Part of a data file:
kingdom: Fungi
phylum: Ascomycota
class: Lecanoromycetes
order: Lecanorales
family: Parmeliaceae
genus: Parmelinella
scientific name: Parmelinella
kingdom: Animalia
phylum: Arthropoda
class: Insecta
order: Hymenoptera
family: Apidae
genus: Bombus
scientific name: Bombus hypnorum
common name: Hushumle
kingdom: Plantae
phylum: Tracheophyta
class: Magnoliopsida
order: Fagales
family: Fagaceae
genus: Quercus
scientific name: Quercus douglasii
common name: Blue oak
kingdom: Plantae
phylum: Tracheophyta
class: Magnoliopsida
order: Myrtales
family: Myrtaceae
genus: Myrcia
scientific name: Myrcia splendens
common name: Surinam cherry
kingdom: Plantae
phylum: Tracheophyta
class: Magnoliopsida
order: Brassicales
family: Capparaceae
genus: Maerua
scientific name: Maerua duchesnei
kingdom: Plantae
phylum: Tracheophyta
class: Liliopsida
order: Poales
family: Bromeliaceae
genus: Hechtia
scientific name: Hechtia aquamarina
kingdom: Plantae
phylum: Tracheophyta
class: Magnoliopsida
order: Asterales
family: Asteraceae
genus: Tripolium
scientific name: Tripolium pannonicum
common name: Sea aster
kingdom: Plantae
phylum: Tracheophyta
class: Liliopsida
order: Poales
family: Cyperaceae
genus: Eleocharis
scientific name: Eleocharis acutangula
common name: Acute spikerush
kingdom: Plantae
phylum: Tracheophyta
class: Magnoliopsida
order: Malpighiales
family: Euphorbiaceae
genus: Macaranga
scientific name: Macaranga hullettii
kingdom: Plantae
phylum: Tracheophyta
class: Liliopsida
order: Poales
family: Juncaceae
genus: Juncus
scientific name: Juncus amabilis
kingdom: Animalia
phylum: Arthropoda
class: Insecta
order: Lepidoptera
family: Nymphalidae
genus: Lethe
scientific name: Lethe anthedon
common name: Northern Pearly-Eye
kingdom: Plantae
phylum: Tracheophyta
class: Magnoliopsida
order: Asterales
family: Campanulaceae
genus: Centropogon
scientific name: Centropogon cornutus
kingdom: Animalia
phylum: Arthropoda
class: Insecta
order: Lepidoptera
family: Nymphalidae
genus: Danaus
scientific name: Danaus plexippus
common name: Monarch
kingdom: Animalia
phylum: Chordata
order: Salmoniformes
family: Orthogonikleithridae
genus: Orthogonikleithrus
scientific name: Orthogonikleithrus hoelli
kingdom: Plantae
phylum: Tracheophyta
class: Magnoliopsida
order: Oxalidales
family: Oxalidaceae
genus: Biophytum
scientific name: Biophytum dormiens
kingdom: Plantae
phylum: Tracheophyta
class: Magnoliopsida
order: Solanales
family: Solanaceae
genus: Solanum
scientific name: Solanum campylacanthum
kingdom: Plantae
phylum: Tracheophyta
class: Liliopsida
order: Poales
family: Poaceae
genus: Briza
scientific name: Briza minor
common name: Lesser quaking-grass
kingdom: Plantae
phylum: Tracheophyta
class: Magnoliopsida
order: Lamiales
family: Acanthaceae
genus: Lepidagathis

__WORK TO BE COMPLETED__. Copy the lines of the listing above word for word, starting with the line that contains "family: Capparaceae" and ending with the line that contains "genus: Macaranga", inclusive.

__OUTPUT OF THE EXERCISE__.
family: Capparaceae
genus: Maerua
scientific name: Maerua duchesnei
kingdom: Plantae
phylum: Tracheophyta
class: Liliopsida
order: Poales
family: Bromeliaceae
genus: Hechtia
scientific name: Hechtia aquamarina
kingdom: Plantae
phylum: Tracheophyta
class: Magnoliopsida
order: Asterales
family: Asteraceae
genus: Tripolium
scientific name: Tripolium pannonicum
common name: Sea aster
kingdom: Plantae
phylum: Tracheophyta
class: Liliopsida
order: Poales
family: Cyperaceae
genus: Eleocharis
scientific name: Eleocharis acutangula
common name: Acute spikerush
kingdom: Plantae
phylum: Tracheophyta
class: Magnoliopsida
order: Malpighiales
family: Euphorbiaceae
genus: Macaranga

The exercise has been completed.